# Kestrel TTF by Gopher Slingshots



## GrayWolf (May 14, 2012)

I got my first frame from Dan at Gopher Slingshots on Saturday. I had just enough time to band it up and take a few shots before having to get ready to leave town. Tonight I had a little better chance to do some shooting in the basement.






I've lost all track of time lately but I know that it wasn't any more than 2 weeks to get this beautiful frame...and yes I do like look of multiplex. The finish is outstanding. It is smooth and shiny, but not at all slippery.

I had Dan make the TTF with the forks a full 1", as the bands I have been shooting are very close to that at the frame, and I don't like them to fold over the ends (just me being picky).

This small frame is a true handful. Shooting my target bands is no problem, and I really believe that shooting full butterfly, with the bands I use, would also be no problem. The palm swell fits well and helps keep the frame where it should be.

The only think that I would have changed, and this is only for myself, is that the pinch grip is a full 3". I'm used to frames that are 2 3/4", so this is just a tad on the big side. For my next one, and I'm sure there will be a next one, I'll try to have it done so the entire frame is downsized about 10%.

That being said, I do like the frame very much. I have no problem beating up can with it.

I see that Dan is also making an HDPE version of the Kestrel (no palm swell in the one I saw)...I have add that one to my wish list.

Dan...Thank you very much.

Todd


----------



## Beanflip (Sep 11, 2010)

That one looks right up my alley.


----------



## Can-Opener (May 11, 2013)

You messed that can up good!


----------



## S.S. sLinGeR (Oct 17, 2013)

That is a cool lil shoota!
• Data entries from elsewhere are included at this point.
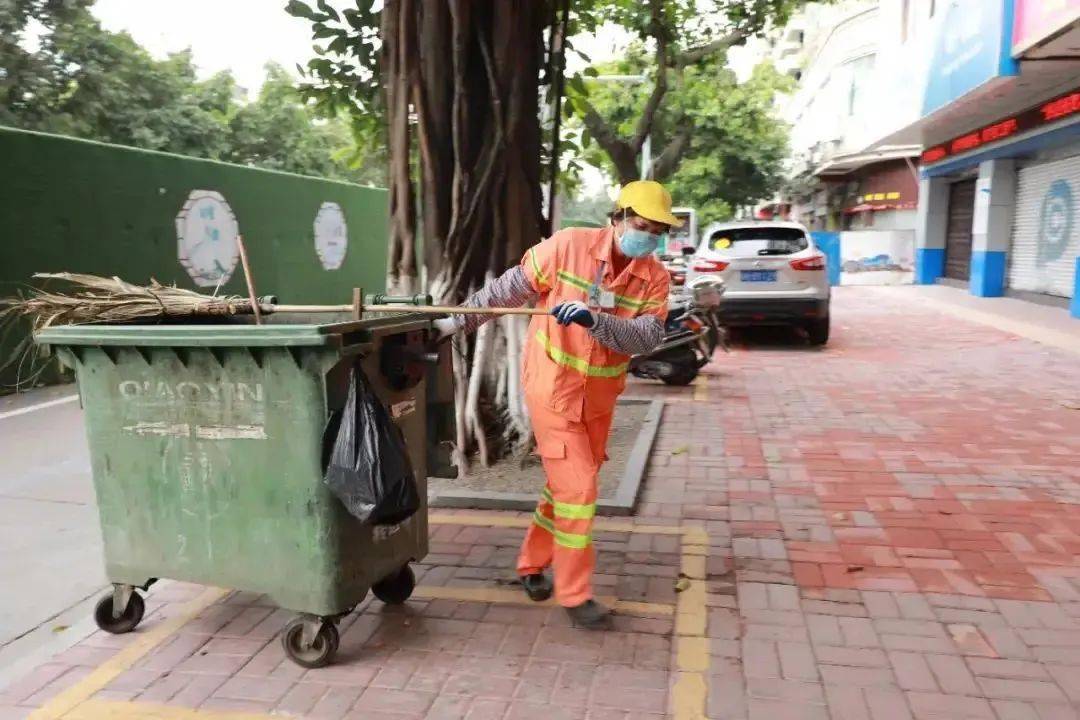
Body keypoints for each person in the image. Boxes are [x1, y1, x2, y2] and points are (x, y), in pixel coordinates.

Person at [435, 180, 679, 629]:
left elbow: (648, 337)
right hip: (553, 388)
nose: (649, 237)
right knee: (580, 490)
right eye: (643, 225)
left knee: (564, 487)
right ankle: (575, 594)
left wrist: (596, 320)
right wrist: (454, 323)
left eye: (657, 230)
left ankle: (531, 564)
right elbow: (508, 291)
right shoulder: (568, 247)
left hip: (600, 398)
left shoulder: (655, 277)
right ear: (619, 217)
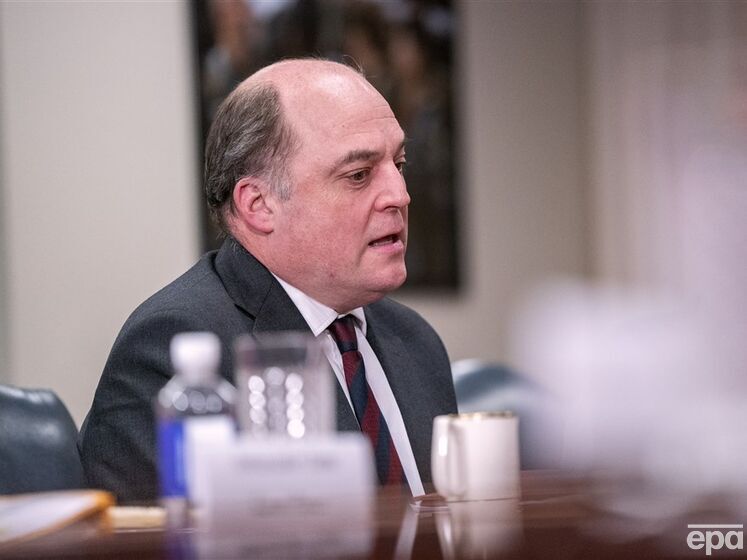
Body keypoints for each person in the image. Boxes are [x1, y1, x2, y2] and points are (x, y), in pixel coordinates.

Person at [78, 59, 457, 503]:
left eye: (399, 164)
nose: (399, 195)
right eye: (358, 175)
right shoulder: (172, 344)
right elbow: (155, 536)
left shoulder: (415, 341)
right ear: (259, 205)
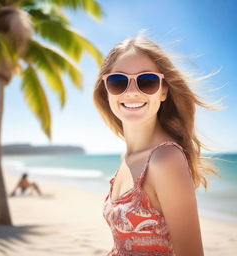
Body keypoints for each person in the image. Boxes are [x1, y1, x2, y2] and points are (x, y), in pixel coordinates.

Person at [93, 36, 220, 256]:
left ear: (163, 91)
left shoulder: (165, 159)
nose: (131, 91)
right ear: (106, 89)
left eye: (147, 81)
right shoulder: (129, 158)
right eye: (118, 82)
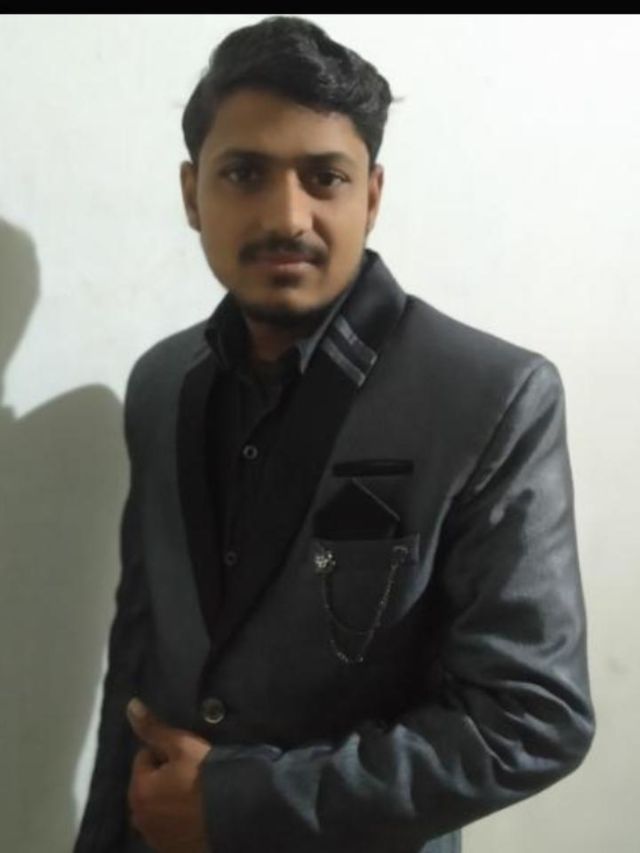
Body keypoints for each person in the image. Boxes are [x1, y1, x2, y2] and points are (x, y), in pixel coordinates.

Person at [74, 15, 595, 853]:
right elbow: (137, 661)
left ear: (372, 195)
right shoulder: (160, 383)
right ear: (191, 193)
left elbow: (532, 718)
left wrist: (237, 803)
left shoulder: (491, 396)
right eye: (244, 173)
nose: (288, 215)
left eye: (324, 177)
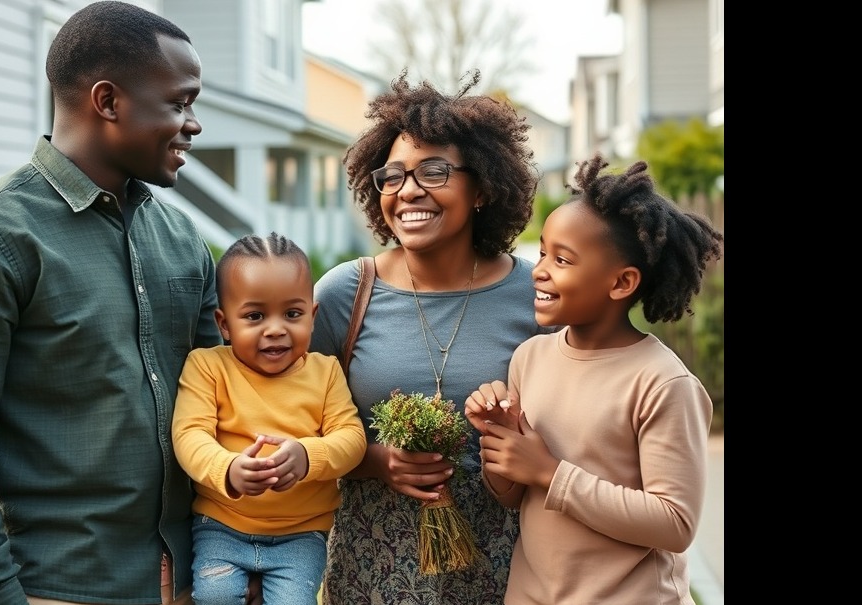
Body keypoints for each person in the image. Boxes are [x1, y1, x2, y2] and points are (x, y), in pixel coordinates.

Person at [0, 3, 257, 603]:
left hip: (193, 583)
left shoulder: (183, 241)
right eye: (179, 103)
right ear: (108, 101)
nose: (194, 124)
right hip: (58, 588)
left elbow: (220, 409)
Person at [309, 69, 551, 604]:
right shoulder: (347, 293)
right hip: (372, 572)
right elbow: (294, 418)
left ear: (483, 186)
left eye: (433, 171)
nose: (408, 190)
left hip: (506, 570)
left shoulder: (534, 297)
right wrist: (375, 459)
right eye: (391, 176)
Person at [464, 153, 724, 605]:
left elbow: (674, 523)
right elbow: (513, 496)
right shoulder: (530, 357)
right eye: (543, 252)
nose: (540, 269)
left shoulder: (662, 383)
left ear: (621, 282)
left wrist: (548, 471)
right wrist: (502, 442)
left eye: (562, 260)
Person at [172, 232, 367, 605]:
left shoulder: (324, 372)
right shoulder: (208, 367)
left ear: (312, 316)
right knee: (213, 596)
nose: (275, 328)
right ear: (224, 324)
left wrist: (308, 456)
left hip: (301, 534)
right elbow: (189, 434)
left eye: (292, 314)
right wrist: (227, 468)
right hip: (222, 526)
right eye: (255, 316)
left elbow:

Have fun with her Todd.


----------



## Pilgrim (May 3, 2014)

Nice!


----------



## leon13 (Oct 4, 2012)

Good Seeing you good revue as ever 
Cheers


----------



## oldmiser (Jan 22, 2014)

Cool looking little shooter...yeah I would agree on the size being a tad bit big(large) 2 1/2" finger thumb grip would be in my opinion perfect fit...

Yeah Man you sure did raise heck on that soda can.....Very well done my friend.......May your ammo fly straight~~AKAOldmiser


----------